The Shoah Memorial distinguishes these rare diplomats who were “Righteous”

From the summer of 1941, Jacques Truelle, a French diplomat stationed in Bucharest, regularly sent dispatches to Vichy detailing the massacres targeting the Jews. From that time, he evokes dramatic events that occurred in Romania, under German occupation and under the rule of a collaborationist government. He also reports news from Ukraine, which the Wehrmacht has just invaded and where the Holocaust begins with bullets. These are no longer pogroms, he guesses.

He warns of the possibility of an extermination plan. Its cables will remain dead letters, and for good reason: the collaborationist Vichy regime has also swung into a resolutely anti-Semitic policy. The roundups of Jews begin in Paris and, from the internment camps of Drancy, Pithiviers or Beaune-la-Rolande, the first convoys of deportation to Auschwitz are announced. In 1943, the diplomat, freed from this Pétain to whom he had taken an oath, joined Free France.

Some freedom of movement

Jacques Truelle is one of the characters brought out of oblivion by the exhibition “Les Diplomates face à la Shoah”, hosted by the Mémorial de la Shoah, in Paris, until May 8. This is an original crossing of the war, seen from the embassies. The attitude of these privileged witnesses to the persecutions and how they reported to their respective governments is described. Some figures are known and have long gone down in history for their heroism. The Swede Raoul Wallenberg and the Portuguese Aristides de Sousa Mendes, one in Hungary and the other in France, saved thousands of Jews by granting them passports or saving visas.

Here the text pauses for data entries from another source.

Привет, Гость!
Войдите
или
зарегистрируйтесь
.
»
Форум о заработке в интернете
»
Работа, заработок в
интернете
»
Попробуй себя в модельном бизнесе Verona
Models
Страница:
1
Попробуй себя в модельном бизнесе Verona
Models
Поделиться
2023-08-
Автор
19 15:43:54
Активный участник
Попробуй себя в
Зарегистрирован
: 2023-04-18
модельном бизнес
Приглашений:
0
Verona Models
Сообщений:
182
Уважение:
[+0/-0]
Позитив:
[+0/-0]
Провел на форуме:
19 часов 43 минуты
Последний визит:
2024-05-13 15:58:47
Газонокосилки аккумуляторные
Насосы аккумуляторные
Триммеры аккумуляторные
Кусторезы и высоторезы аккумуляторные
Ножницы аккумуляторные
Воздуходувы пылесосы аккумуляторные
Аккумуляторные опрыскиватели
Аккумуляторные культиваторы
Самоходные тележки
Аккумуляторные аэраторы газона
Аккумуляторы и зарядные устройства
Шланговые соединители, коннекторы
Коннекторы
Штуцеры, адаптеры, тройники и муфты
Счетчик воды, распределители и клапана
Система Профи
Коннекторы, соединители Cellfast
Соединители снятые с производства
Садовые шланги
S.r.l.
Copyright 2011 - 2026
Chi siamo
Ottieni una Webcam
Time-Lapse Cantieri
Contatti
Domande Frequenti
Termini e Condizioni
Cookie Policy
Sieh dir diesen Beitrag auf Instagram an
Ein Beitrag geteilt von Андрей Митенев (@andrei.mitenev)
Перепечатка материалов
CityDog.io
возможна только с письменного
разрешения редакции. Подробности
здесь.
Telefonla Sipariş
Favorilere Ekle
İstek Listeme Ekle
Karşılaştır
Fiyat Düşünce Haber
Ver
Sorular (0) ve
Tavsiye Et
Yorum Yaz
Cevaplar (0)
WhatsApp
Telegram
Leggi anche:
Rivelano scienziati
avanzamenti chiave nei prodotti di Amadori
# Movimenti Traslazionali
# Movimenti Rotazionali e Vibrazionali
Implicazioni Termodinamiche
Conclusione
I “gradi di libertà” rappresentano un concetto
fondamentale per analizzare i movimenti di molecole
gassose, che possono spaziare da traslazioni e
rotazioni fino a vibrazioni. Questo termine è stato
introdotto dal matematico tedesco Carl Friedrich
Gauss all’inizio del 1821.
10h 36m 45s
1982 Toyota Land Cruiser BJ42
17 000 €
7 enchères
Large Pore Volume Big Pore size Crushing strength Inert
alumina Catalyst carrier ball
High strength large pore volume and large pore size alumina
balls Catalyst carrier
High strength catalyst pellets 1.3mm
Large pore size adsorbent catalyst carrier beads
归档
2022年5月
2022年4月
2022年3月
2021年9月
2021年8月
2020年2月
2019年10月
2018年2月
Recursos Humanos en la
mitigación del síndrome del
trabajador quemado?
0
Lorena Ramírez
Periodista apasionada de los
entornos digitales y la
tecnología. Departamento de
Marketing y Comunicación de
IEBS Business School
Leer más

The four scientific curators – Catherine Nicault, professor of contemporary history at the University of Reims, Claire Mouradian, emeritus research director at the CNRS, Jean-Marc Dreyfus, professor at the University of Manchester, and André Kaspi, emeritus professor at the Sorbonne – bring out many other names, European or Asian diplomats who tried to warn about what was going on and then brought their help to the Jews threatened with death.

Unsurprisingly, like the rest of the population, the ambassadors will be divided, unequally, between resisters, collaborators and indifferent. Despite a status that granted them a certain freedom of movement, very few would rebel against the orders of non-intervention from their respective governments. “Forty diplomats were declared ‘righteous among the nations'”, says Claire Mouradian. The last, recognized as Just in 2020, is a Frenchman, François de Vial. Attached to the French Embassy in the Vatican, he hid Jews with the complicity of ecclesiastics stationed in Rome.